Ketamine Disrupts Frontal and Hippocampal Contribution to Encoding and Retrieval of Episodic Memory: An fMRI Study
G. Honey, R. Honey, C. O'Loughlin, S. Sharar, D. Kumaran, J. Suckling, D. K. Menon, C. Sleator, E. Bullmore, P. Fletcher
Cerebral Cortex November 10, 2004 DOI: 10.1093/cercor/bhh176 via Semantic Scholar
Summary
Ketamine, a drug that blocks NMDA receptors, impairs episodic memory. Using fMRI, brain activity was measured in healthy volunteers during memory encoding and retrieval under two intravenous doses of ketamine in a double-blind, placebo-controlled, randomized, within-subjects design. Encoding and retrieval were separated across two study-test cycles to isolate drug effects on each process. Results suggest that ketamine increases left frontal activation when elaborative semantic processing is needed during encoding, and successful encoding on the drug relies on additional incidental non-verbal processing. At retrieval, ketamine appears to impair access to contextual features of studied items.
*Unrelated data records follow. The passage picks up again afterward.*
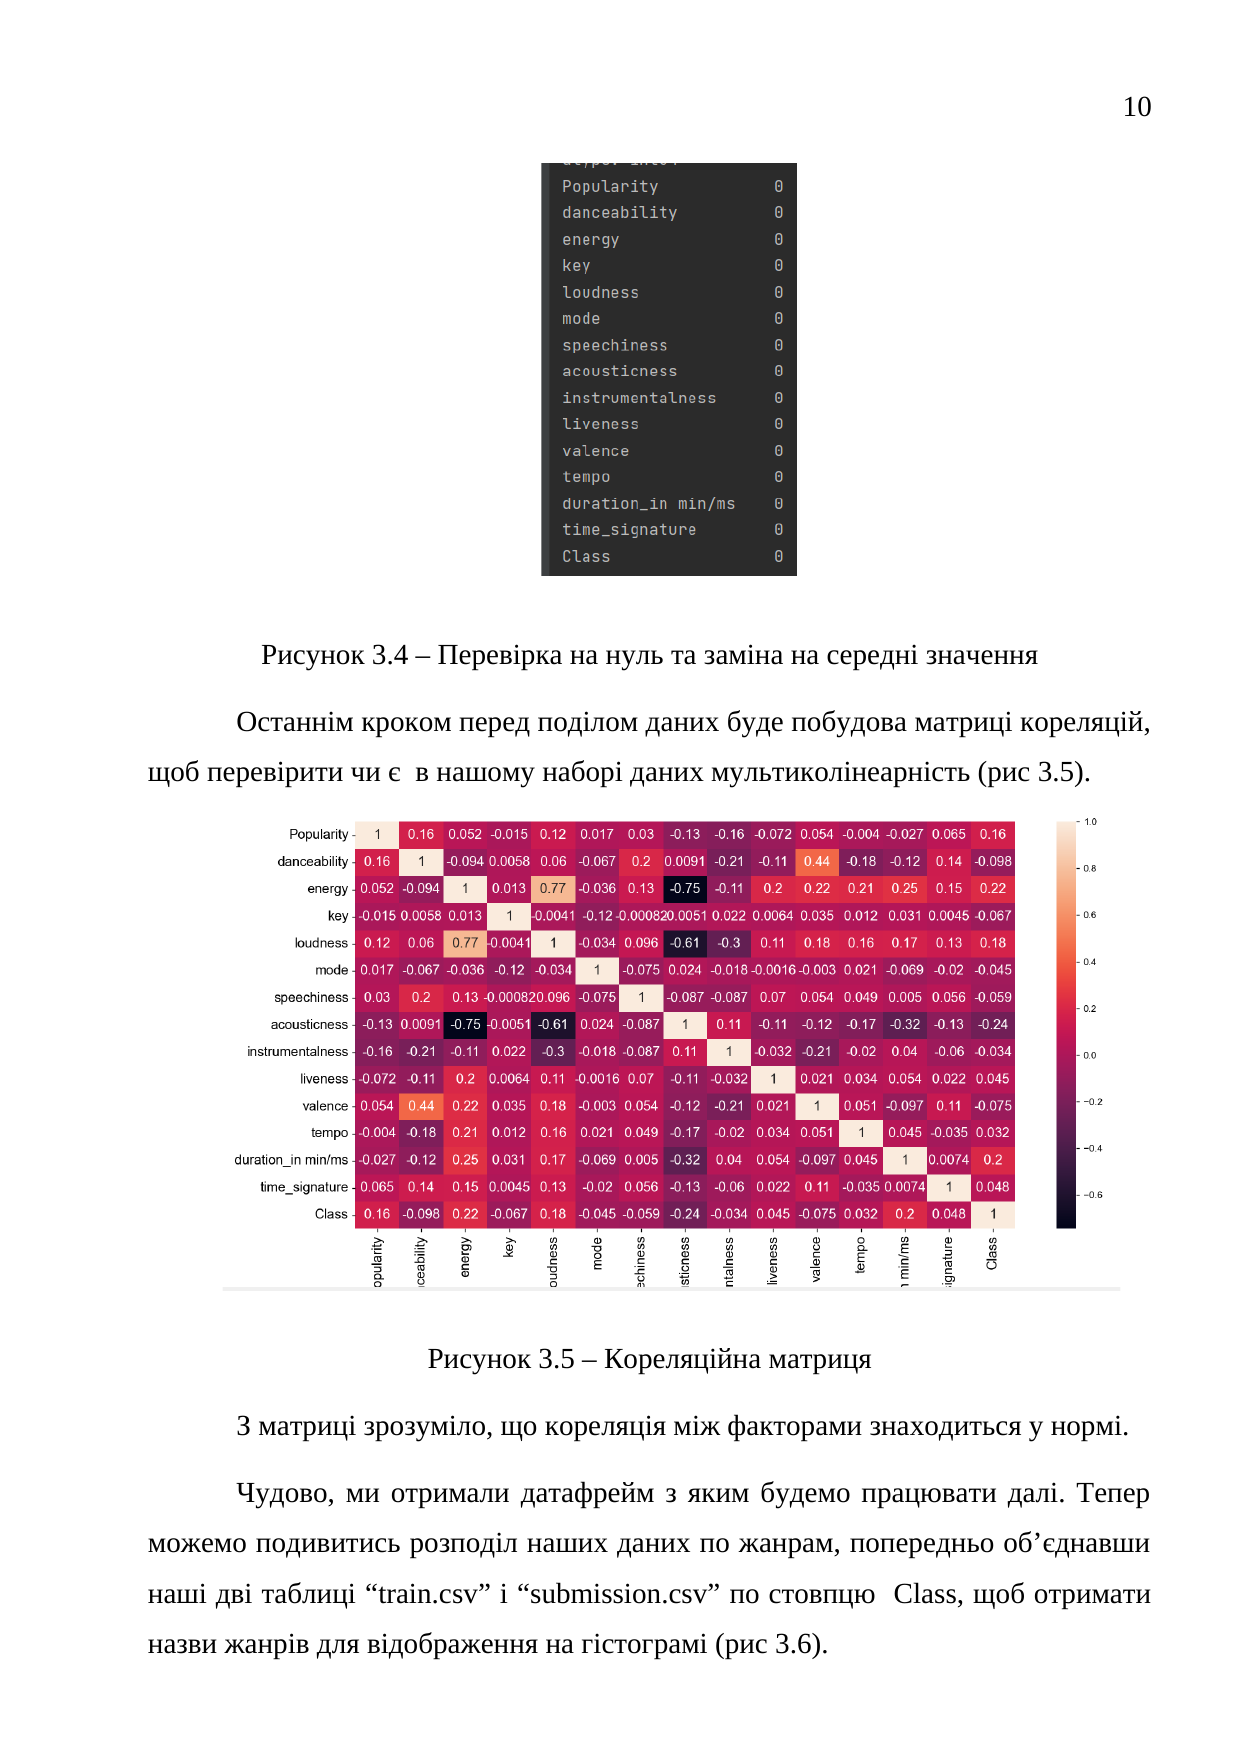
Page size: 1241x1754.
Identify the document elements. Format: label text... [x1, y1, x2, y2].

text Рисунок 3.4 – Перевірка на нуль та заміна на середні значення [148, 637, 1152, 671]
text Останнім кроком перед поділом даних буде побудова матриці кореляцій, щоб перевірити чи є в нашому наборі даних мультиколінеарність (рис 3.5). [148, 704, 1152, 788]
picture [222, 795, 1121, 1291]
text З матриці зрозуміло, що кореляція між факторами знаходиться у нормі. [148, 1408, 1152, 1442]
picture [541, 163, 797, 576]
text Рисунок 3.5 – Кореляційна матриця [148, 1290, 1152, 1375]
text Чудово, ми отримали датафрейм з яким будемо працювати далі. Тепер можемо подивитись розподіл наших даних по жанрам, попередньо об’єднавши наші дві таблиці “train.csv” і “submission.csv” по стовпцю Class, щоб отримати назви жанрів для відображення на гістограмі (рис 3.6). [148, 1475, 1152, 1659]
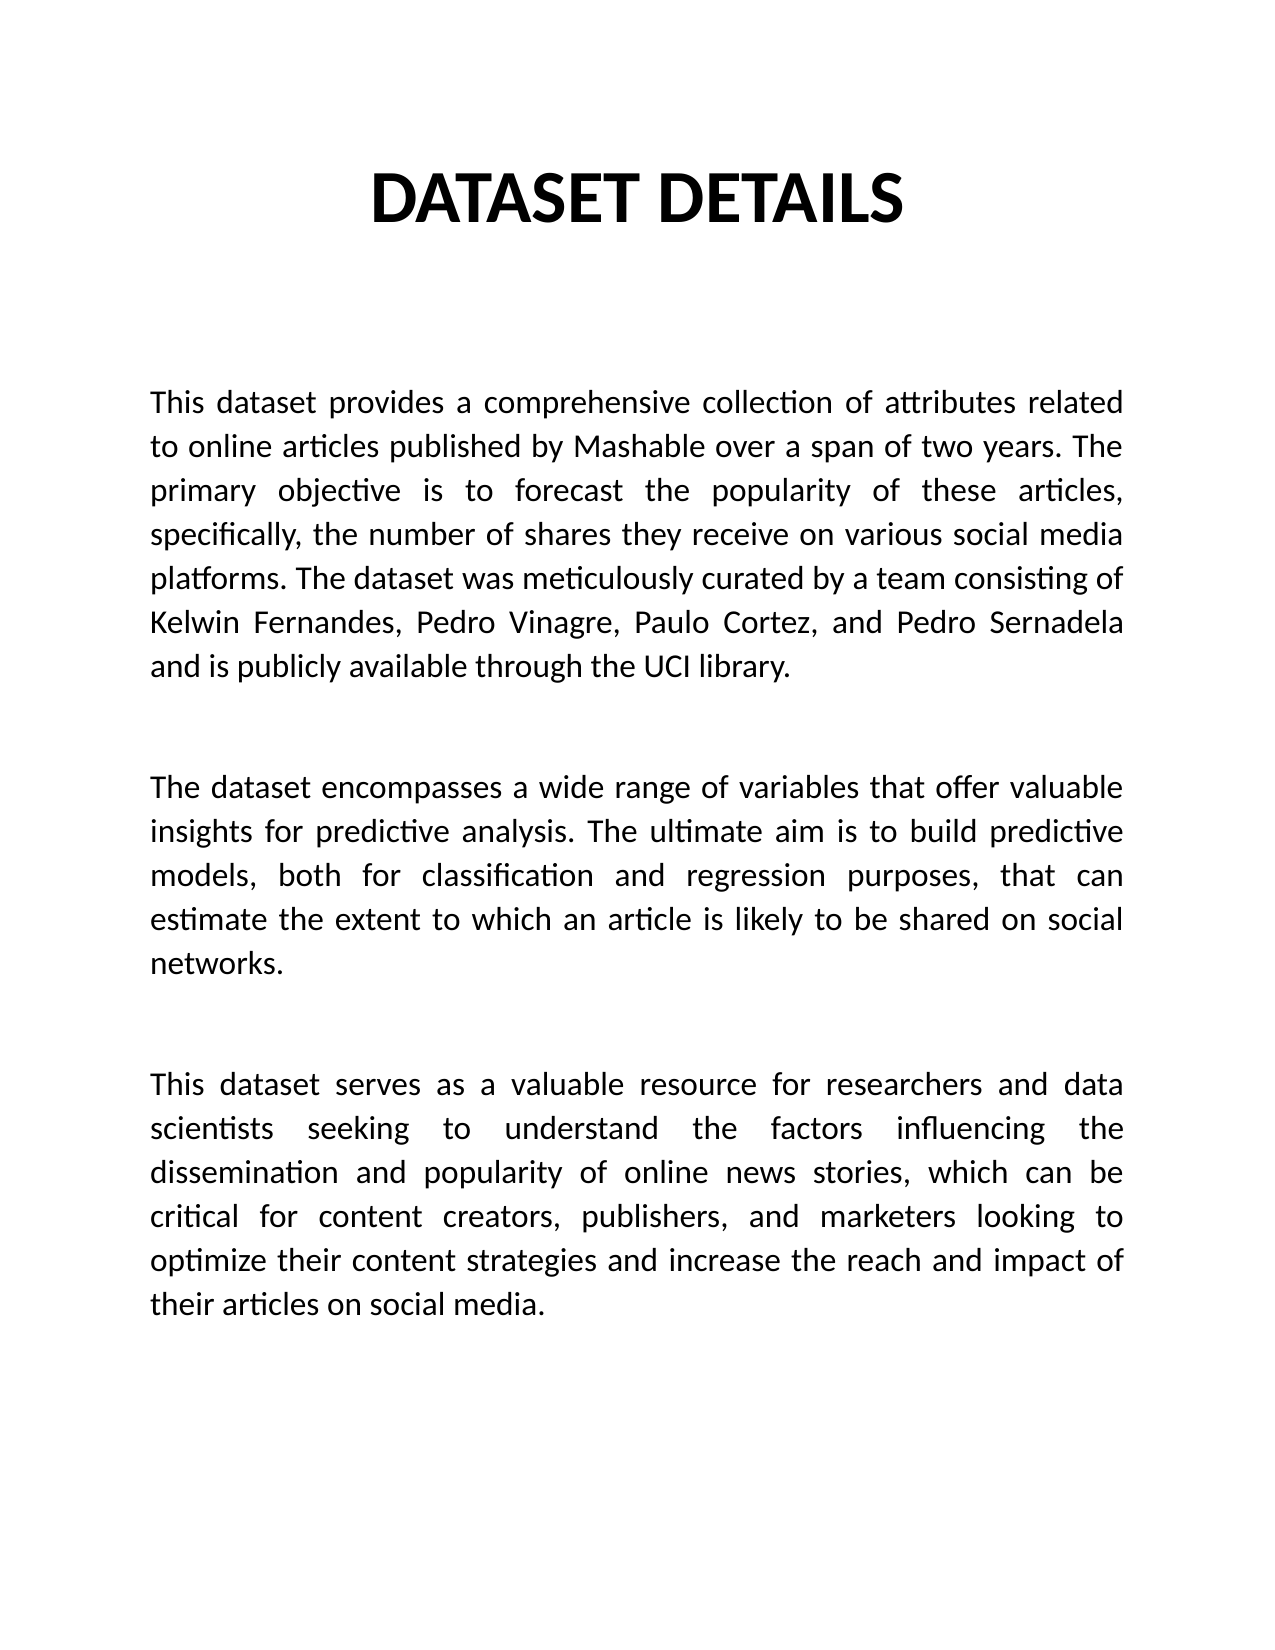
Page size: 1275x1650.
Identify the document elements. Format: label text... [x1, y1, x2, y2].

text DATASET DETAILS [150, 150, 1125, 242]
text The dataset encompasses a wide range of variables that offer valuable insights for predictive analysis. The ultimate aim is to build predictive models, both for classification and regression purposes, that can estimate the extent to which an article is likely to be shared on social networks. [150, 766, 1125, 983]
text This dataset provides a comprehensive collection of attributes related to online articles published by Mashable over a span of two years. The primary objective is to forecast the popularity of these articles, specifically, the number of shares they receive on various social media platforms. The dataset was meticulously curated by a team consisting of Kelwin Fernandes, Pedro Vinagre, Paulo Cortez, and Pedro Sernadela and is publicly available through the UCI library. [150, 381, 1125, 686]
text This dataset serves as a valuable resource for researchers and data scientists seeking to understand the factors influencing the dissemination and popularity of online news stories, which can be critical for content creators, publishers, and marketers looking to optimize their content strategies and increase the reach and impact of their articles on social media. [150, 1063, 1125, 1324]
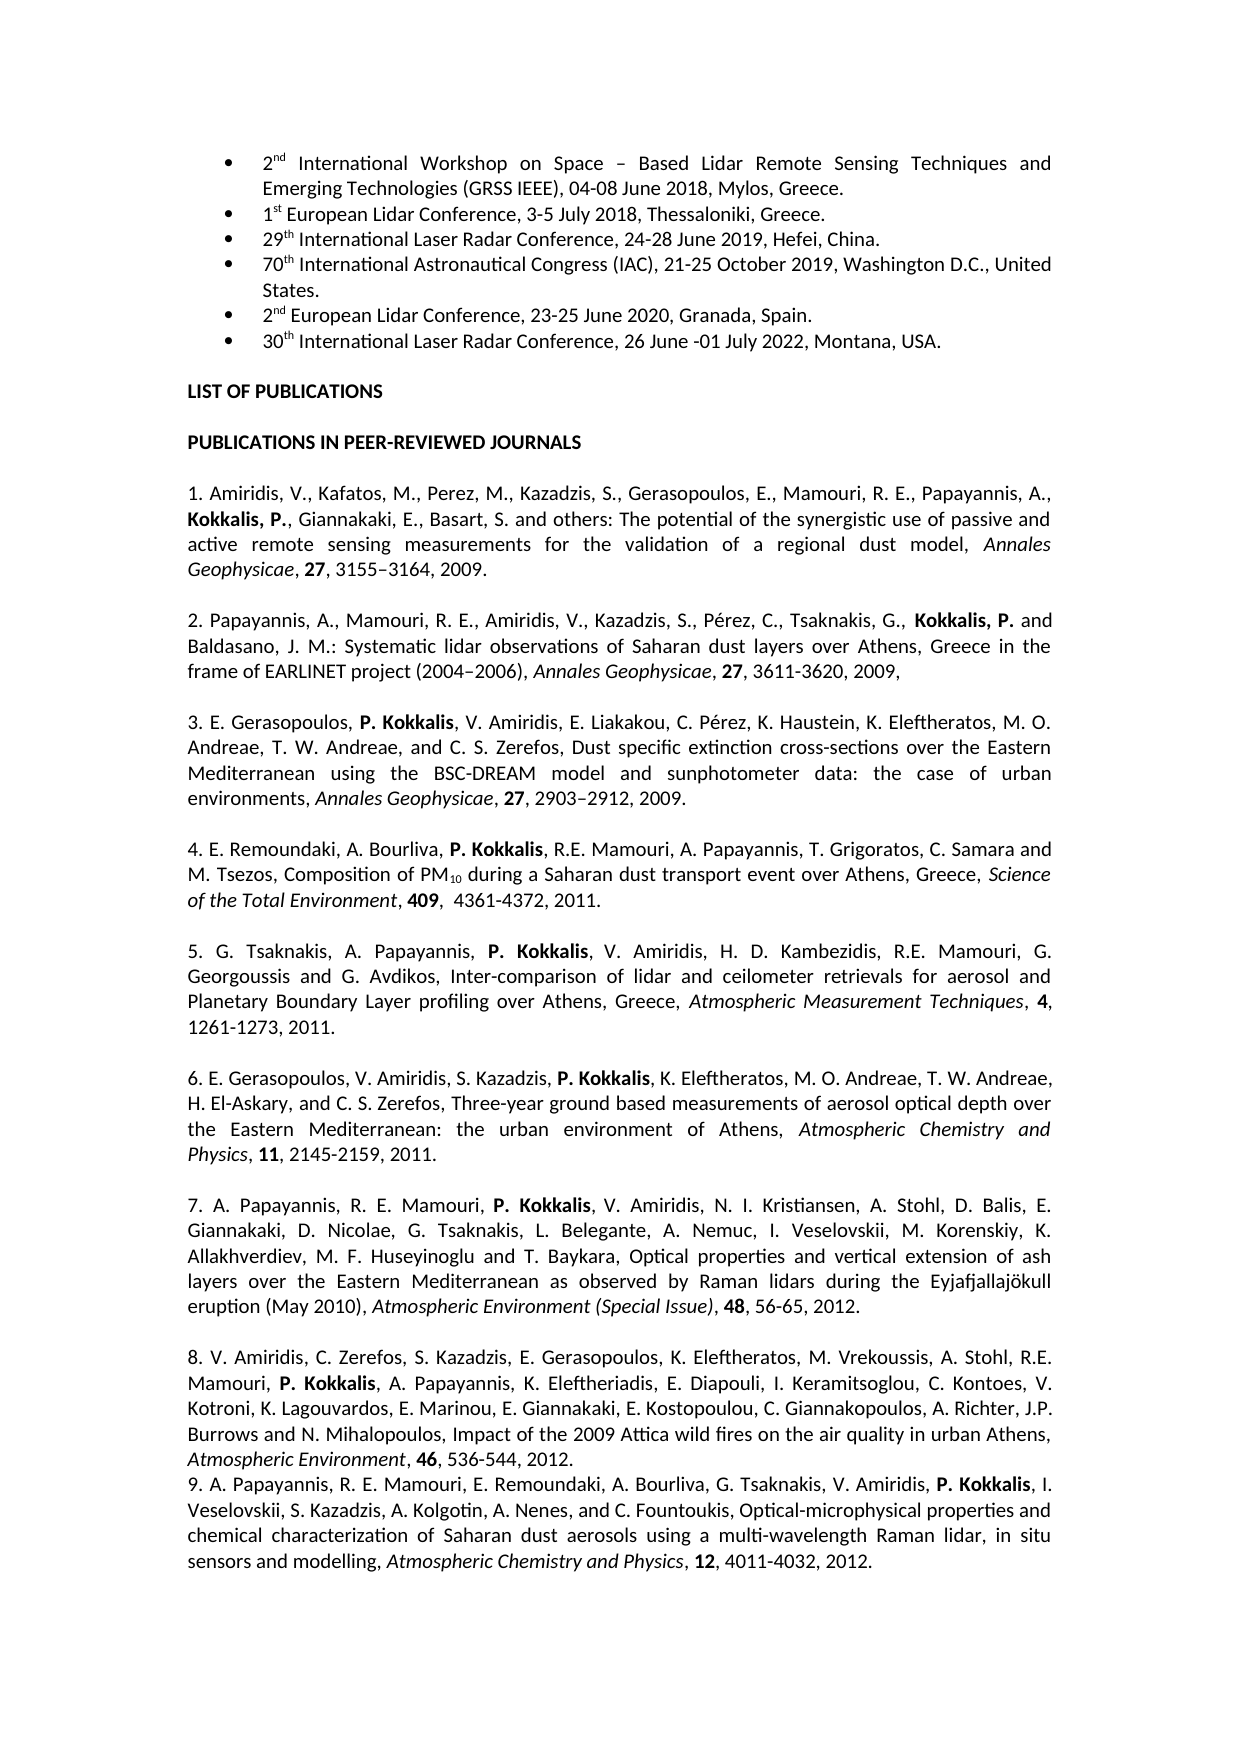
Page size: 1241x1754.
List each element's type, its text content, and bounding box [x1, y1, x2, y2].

Even when behavior appears normal, ketamine alters recruitment of key brain regions for episodic memory.
Study at a glance
| Characteristics | Randomized controlled trial Placebo-controlled Double-blind Peer reviewed |
|---|---|
| Population | Healthy volunteers |
| Keywords | Medicine Psychology |
| Citations | 116 |
| Key finding | Ketamine augments left frontal activation during elaborative semantic encoding and impairs access to contextual features during retrieval, altering brain region recruitment even when behavior is unimpaired. |
Abstract
The N-methyl-d-aspartate (NMDA) receptor antagonist ketamine produces episodic memory deficits. We used functional magnetic resonance imaging to characterize the effects of ketamine on frontal and hippocampal responses to memory encoding and retrieval in healthy volunteers using a double-blind, placebo-controlled, randomized, within-subjects comparison of two doses of intravenous ketamine. Dissociation of the effects of ketamine on encoding and retrieval processes was achieved using two study-test cycles: in the first, items were encoded prior to drug infusion and retrieval tested, during scanning, on drug; in the second, encoding was scanned on drug, and retrieval tested once ketamine plasma levels had declined. We additionally determined the interaction of ketamine with the depth of processing that occurred at encoding. A number of effects upon task-dependent activations were seen. Overall, our results suggest that left frontal activation is augmented by ketamine when elaborative semantic processing is required at encoding. In addition, successful encoding on ketamine is supplemented by additional non-verbal processing that is incidental to task demands. The effects of ketamine at retrieval are consistent with impaired access to accompanying contextual features of studied items. Our findings show that, even when overt behaviour is unimpaired, ketamine has an impact upon the recruitment of key regions in episodic memory task performance.